TOKYO, March 25 (Xinhua) — Japan’s Economy, Trade and Industry Minister Banri Kaieda on Friday slammed work management and safety protocols at the crippled Fukushima Daiichi nuclear power plant following two workers being hospitalized after being exposed to radiation 10,000 times the normal level.
According to Tokyo Electric Power Co. (TEPCO), the beleaguered operator of the radiation-leaking power station in northeast Japan, the two workers were exposed to massive amounts of radiation Thursday after being soaked in knee-high contaminated water without the protection of proper boots or waterproof hazmat suits.
Kaieda said someone should have been constantly checking the radiation levels in the area where the workers were conducting restoration activities and told TEPCO and Kandenko Co., employer of the two hospitalized men, that the firms’ negligence was “a very big and basic oversight.”
Kandenko legitimized Kaieda’s remarks by claiming that their workers were not required to put on boots as its safety manuals made no reference to a situation where workers might find themselves working whilst soaked in radioactive water.
This is despite the fact that TEPCO’s Fukushima nuclear power plants are situated on the eastern pacific coast in northern Japan — the world’s most earthquake prone and thus tsunami prone country.
The nuclear safety agency, which belongs to the Ministry of Economy, Trade and Industry, ordered TEPCO on Friday to review its radiation management protocols to prevent a recurrence of such injuries caused by such blatant ineptitude.
The two workers in their 20s and 30s who were laying power cables with their feet submerged in the water of the turbine room at the troubled No. 3 reactor at the plant, sustained injures including skin burns caused by beta rays. This suggests the reactor or its spent nuclear fuel pool is damaged.
The young engineers following hospitalization were sent to the National Institute of Radiological Sciences in Chiba City for further examination and are likely to be there four at least four days.
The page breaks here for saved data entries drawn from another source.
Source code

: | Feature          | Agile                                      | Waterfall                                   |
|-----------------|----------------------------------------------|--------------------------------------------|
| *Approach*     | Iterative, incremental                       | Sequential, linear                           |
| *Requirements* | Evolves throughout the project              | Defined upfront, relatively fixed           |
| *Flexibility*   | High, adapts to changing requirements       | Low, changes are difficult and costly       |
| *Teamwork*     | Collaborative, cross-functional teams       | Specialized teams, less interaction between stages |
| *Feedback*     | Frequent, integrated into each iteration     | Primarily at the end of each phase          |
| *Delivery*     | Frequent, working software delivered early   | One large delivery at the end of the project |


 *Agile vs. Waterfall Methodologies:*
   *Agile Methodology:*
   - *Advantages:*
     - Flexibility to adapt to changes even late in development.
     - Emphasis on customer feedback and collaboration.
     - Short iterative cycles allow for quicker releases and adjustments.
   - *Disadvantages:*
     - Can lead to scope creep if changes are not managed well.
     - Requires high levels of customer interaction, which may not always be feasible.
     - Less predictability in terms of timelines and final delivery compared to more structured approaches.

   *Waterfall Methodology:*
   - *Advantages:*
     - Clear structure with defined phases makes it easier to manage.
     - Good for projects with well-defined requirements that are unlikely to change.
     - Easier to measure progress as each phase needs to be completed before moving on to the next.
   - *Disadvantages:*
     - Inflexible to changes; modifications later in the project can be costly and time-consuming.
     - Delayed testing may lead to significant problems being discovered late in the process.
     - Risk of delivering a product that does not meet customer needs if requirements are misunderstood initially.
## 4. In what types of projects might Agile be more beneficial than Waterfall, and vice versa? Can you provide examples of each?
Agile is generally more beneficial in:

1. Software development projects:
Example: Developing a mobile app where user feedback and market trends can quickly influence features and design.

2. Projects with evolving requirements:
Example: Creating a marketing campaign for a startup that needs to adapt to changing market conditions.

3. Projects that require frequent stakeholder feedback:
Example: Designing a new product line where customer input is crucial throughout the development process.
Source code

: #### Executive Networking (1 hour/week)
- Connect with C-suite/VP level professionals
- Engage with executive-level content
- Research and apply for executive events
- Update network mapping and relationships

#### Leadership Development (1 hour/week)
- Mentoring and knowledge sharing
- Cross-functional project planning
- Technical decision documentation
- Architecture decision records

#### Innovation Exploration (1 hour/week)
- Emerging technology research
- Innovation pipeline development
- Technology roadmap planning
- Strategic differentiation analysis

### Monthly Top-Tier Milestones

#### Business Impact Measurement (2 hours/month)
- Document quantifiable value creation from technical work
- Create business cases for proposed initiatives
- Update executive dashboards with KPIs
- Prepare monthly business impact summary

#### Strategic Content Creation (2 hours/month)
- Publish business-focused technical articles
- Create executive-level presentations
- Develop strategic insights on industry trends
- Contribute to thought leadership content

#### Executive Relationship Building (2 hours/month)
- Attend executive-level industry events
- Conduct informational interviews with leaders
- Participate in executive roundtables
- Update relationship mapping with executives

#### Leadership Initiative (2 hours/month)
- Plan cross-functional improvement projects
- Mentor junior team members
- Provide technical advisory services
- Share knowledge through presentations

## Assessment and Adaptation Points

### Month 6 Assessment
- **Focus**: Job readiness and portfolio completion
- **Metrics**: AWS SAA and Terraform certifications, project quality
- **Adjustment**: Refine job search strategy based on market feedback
A total of 17 workers have been exposed to radiation exceeding 100 millisieverts since the March 11 magnitude 9.0 earthquake and ensuing tsunami struck the region and caused the failure of critical cooling functions as power was knocked out at the six reactor Fukushima nuclear complex.
Radioactive leaks were detected after a series of explosions and fires at four of the plant’s six reactors and the government on Friday suggested residents living within a 20 to 30 kilometer distance of the stricken plant voluntarily evacuate the area.
The radiation leak from the plant has contaminated sea water, food produce, milk and water supplies in regions as far away as Tokyo, 240 kilometers southwest of the plant.
Trace elements of radiation from the facility have even been detected in Iceland.
Chief Cabinet Secretary Yukio Edano hinted earlier this week that once the plant goes through a cold shutdown, it will be decommissioned.
TEPCO’s Fukushima nuclear facilities have been the center of controversy, scandal and debate for the past 20-years.
The 40-year old reactors at the plant are among some of the oldest in the world.